● **DESCRIPTION OF THE TASK**
Please retype the listing below, keeping every line, word and mark unchanged.

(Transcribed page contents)

*** Block opens ***

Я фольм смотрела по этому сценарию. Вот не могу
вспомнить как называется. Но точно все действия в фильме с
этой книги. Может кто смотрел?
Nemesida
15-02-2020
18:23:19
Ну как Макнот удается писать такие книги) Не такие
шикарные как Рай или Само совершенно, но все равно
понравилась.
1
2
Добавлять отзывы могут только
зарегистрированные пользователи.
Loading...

*** Block closes ***

● **RESULT BELOW**
Я фольм смотрела по этому сценарию. Вот не могу
вспомнить как называется. Но точно все действия в фильме с
этой книги. Может кто смотрел?
Nemesida
15-02-2020
18:23:19
Ну как Макнот удается писать такие книги) Не такие
шикарные как Рай или Само совершенно, но все равно
понравилась.
1
2
Добавлять отзывы могут только
зарегистрированные пользователи.
Loading...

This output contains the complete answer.